* _What to work on_
Your response must be made up of each line in the data below that contains the string "linecap".
----------
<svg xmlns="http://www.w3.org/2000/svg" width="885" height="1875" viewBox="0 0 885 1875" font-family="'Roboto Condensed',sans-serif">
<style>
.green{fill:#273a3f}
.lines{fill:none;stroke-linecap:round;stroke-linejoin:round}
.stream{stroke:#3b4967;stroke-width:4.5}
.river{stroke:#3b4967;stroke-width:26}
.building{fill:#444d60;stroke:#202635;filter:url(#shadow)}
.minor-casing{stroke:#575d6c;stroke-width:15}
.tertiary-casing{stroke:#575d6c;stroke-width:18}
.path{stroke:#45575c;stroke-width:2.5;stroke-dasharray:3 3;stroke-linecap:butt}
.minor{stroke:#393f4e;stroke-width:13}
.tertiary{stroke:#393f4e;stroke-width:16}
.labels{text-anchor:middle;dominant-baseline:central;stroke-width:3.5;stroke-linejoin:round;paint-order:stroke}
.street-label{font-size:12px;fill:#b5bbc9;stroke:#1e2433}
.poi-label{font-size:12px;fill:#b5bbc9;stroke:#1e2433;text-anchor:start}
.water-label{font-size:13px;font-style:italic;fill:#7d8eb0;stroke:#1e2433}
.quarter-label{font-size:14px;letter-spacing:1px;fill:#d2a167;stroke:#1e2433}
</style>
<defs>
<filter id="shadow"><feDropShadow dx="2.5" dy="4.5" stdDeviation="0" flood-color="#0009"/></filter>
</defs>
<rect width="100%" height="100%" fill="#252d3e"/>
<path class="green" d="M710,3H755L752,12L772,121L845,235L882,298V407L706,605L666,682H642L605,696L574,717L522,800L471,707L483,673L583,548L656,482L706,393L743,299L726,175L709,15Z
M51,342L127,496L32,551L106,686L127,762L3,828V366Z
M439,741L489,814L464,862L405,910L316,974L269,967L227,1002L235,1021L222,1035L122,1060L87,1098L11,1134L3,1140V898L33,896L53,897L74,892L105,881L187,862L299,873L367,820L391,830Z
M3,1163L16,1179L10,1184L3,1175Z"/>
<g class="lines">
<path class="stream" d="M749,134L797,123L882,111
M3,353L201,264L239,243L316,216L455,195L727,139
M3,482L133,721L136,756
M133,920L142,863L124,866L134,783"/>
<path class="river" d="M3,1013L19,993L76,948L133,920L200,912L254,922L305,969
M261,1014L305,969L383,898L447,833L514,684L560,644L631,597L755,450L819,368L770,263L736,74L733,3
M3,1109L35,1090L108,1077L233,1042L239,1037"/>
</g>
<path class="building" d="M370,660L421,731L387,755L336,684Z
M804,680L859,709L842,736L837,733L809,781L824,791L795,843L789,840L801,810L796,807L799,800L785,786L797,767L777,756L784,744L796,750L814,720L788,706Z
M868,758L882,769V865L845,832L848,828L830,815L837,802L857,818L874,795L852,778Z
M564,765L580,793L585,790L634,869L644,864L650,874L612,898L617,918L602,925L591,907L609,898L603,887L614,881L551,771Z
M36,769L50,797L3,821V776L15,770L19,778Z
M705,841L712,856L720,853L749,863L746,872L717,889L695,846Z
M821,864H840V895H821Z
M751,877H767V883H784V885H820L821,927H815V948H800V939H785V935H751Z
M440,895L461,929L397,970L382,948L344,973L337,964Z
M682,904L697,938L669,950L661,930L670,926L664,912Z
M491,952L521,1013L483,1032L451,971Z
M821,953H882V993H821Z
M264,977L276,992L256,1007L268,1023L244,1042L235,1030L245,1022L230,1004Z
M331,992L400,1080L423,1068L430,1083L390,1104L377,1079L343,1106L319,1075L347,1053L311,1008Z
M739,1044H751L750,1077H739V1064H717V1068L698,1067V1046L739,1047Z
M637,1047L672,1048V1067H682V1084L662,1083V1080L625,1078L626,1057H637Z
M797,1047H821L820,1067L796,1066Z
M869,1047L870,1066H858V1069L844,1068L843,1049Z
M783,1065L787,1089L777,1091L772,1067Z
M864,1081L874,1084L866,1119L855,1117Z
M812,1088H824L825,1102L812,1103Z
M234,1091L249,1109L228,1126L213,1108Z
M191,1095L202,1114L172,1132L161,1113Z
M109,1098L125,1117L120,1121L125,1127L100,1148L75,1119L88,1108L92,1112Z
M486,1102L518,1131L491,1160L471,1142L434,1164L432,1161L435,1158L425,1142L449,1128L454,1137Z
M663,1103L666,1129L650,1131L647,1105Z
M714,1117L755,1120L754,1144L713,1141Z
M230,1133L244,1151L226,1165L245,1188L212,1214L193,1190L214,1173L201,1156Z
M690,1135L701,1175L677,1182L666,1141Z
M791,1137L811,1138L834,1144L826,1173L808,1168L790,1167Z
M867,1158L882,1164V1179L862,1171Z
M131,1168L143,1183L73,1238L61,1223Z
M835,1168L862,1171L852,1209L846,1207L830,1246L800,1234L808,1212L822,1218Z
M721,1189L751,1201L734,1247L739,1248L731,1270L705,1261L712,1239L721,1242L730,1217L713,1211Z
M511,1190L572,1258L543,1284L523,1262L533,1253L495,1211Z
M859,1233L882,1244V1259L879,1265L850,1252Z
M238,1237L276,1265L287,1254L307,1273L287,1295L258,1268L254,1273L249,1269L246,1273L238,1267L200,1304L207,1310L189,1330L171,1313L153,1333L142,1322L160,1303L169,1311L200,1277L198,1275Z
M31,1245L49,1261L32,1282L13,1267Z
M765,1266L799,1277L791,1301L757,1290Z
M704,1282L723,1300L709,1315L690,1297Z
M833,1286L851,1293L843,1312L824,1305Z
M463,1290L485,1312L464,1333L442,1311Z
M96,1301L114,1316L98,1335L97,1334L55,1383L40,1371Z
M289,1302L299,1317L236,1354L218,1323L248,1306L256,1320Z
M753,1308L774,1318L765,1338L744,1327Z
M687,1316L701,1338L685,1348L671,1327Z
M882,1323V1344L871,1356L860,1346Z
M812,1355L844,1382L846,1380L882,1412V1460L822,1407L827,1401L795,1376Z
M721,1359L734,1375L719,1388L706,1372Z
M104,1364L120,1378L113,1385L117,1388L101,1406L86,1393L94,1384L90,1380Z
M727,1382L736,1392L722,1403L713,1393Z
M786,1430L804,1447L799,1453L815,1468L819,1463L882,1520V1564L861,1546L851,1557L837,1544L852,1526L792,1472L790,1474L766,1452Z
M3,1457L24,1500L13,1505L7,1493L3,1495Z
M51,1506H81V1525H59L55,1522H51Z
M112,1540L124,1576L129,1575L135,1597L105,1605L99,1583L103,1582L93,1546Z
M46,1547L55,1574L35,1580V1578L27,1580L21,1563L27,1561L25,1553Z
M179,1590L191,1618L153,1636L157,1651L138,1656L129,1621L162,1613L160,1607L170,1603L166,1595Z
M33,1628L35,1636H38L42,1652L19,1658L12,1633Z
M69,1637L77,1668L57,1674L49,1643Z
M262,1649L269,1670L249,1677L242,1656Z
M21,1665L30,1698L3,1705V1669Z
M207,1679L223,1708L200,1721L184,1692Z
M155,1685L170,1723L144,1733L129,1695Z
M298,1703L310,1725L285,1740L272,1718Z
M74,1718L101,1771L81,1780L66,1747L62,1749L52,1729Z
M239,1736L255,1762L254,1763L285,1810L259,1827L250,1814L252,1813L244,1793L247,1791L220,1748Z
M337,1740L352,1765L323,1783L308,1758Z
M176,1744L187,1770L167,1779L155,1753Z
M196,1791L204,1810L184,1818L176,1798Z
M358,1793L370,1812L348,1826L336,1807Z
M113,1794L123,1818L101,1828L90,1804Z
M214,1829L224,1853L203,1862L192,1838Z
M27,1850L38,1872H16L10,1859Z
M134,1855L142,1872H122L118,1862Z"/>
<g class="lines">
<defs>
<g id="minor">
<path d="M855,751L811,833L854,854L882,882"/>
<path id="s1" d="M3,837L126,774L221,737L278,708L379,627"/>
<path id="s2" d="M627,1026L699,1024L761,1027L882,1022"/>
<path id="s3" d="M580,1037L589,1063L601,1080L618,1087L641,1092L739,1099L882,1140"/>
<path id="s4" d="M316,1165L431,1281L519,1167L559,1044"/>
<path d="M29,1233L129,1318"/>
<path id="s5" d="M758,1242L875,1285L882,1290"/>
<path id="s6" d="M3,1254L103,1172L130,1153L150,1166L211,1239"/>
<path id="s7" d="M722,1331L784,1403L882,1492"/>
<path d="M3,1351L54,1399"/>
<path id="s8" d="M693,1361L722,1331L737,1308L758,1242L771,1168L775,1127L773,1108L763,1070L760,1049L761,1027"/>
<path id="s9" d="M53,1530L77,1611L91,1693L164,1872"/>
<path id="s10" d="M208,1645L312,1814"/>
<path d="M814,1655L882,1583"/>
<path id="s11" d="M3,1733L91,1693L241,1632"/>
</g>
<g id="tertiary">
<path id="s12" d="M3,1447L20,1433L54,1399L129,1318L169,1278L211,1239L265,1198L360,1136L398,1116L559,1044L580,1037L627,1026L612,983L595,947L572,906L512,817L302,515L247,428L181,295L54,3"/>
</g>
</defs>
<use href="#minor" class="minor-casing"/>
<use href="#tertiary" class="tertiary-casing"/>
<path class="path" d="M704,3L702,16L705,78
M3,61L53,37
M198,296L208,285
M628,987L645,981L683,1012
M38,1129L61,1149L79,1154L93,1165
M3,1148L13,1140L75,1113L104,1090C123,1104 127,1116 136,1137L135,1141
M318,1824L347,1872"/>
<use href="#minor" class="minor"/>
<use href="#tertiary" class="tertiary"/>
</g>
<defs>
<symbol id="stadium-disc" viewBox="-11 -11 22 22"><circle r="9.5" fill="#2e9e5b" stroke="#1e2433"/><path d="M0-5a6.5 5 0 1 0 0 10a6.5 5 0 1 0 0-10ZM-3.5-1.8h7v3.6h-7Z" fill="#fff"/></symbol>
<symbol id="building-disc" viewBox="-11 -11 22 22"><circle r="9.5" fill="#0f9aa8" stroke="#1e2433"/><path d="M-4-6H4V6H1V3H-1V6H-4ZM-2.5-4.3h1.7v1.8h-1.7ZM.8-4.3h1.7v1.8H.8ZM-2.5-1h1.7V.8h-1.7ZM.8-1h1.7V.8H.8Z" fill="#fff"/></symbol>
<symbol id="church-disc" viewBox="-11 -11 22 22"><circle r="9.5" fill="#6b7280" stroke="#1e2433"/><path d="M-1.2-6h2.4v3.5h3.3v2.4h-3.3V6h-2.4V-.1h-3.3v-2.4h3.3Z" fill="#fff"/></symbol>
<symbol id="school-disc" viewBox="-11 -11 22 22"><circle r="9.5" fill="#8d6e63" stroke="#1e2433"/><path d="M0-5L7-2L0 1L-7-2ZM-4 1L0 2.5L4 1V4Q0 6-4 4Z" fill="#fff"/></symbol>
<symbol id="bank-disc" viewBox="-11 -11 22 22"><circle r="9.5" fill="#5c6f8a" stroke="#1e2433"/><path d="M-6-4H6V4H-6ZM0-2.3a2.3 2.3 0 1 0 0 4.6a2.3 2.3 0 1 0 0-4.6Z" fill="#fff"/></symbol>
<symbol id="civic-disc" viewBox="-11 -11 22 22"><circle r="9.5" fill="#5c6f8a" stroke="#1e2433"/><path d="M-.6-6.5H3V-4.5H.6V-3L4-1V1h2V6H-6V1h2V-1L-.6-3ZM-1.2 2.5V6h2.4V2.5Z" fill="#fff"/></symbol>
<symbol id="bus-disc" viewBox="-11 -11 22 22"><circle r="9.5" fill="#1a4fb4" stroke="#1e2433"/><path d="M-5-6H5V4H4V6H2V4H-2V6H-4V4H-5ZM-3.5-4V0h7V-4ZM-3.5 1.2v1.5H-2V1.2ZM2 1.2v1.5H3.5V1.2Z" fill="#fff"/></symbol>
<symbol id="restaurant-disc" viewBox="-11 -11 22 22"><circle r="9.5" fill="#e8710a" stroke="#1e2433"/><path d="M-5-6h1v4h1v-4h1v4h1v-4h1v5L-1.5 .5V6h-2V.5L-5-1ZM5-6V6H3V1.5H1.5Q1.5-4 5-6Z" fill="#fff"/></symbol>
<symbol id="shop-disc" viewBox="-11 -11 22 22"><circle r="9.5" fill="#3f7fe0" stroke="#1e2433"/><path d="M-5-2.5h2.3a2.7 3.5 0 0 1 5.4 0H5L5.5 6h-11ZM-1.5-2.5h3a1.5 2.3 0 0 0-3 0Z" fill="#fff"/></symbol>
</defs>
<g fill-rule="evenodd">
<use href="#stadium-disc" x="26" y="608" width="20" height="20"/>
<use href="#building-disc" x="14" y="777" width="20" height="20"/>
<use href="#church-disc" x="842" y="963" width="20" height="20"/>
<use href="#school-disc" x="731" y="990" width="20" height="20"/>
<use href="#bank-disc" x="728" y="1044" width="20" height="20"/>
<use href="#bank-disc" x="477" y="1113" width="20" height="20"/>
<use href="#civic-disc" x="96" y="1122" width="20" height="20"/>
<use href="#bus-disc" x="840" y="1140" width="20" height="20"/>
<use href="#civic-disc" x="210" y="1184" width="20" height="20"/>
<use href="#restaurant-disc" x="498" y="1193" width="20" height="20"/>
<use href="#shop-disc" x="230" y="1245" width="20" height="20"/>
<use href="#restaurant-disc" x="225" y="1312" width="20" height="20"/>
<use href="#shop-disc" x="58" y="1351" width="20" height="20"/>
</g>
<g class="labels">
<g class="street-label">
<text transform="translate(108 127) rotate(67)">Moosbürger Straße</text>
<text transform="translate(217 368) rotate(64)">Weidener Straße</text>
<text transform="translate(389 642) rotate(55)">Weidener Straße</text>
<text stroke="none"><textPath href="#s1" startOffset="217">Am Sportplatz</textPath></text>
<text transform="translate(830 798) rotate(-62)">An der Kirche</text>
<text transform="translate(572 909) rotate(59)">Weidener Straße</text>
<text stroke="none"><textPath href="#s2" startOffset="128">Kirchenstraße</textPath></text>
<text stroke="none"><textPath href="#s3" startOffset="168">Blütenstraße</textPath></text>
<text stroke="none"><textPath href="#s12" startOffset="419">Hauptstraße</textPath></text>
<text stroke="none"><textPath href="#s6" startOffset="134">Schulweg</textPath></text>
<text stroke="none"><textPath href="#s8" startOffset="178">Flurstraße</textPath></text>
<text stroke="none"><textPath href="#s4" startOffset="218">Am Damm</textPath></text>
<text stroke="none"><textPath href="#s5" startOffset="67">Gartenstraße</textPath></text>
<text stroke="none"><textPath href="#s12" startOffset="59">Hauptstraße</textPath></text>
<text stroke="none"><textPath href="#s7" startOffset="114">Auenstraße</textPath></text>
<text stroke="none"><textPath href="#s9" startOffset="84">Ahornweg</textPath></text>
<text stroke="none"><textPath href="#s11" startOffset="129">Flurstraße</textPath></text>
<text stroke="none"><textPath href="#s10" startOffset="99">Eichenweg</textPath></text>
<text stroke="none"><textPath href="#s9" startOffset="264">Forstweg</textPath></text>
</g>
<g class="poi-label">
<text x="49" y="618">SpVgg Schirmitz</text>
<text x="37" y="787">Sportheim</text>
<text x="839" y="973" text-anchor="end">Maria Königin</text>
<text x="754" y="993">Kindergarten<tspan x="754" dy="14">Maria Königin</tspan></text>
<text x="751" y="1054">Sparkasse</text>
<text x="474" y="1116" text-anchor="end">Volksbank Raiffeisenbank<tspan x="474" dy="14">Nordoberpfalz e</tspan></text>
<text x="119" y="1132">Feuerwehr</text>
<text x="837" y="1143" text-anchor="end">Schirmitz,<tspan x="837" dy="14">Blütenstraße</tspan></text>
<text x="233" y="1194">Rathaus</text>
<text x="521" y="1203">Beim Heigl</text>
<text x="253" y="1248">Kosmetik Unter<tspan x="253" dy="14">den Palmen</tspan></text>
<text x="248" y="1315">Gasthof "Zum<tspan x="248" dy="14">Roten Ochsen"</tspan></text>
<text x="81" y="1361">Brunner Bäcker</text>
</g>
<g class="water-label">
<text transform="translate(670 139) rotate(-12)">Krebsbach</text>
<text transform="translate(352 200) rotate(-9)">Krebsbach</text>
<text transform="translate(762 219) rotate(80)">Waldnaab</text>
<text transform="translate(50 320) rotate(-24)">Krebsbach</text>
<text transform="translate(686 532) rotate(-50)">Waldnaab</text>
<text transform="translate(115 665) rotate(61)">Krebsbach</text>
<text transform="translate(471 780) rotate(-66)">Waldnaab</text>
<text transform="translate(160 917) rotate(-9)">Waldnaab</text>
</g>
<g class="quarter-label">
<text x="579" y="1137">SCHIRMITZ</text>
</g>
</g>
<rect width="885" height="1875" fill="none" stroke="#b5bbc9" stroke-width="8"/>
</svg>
----------
* _Output below_
.lines{fill:none;stroke-linecap:round;stroke-linejoin:round}
.path{stroke:#45575c;stroke-width:2.5;stroke-dasharray:3 3;stroke-linecap:butt}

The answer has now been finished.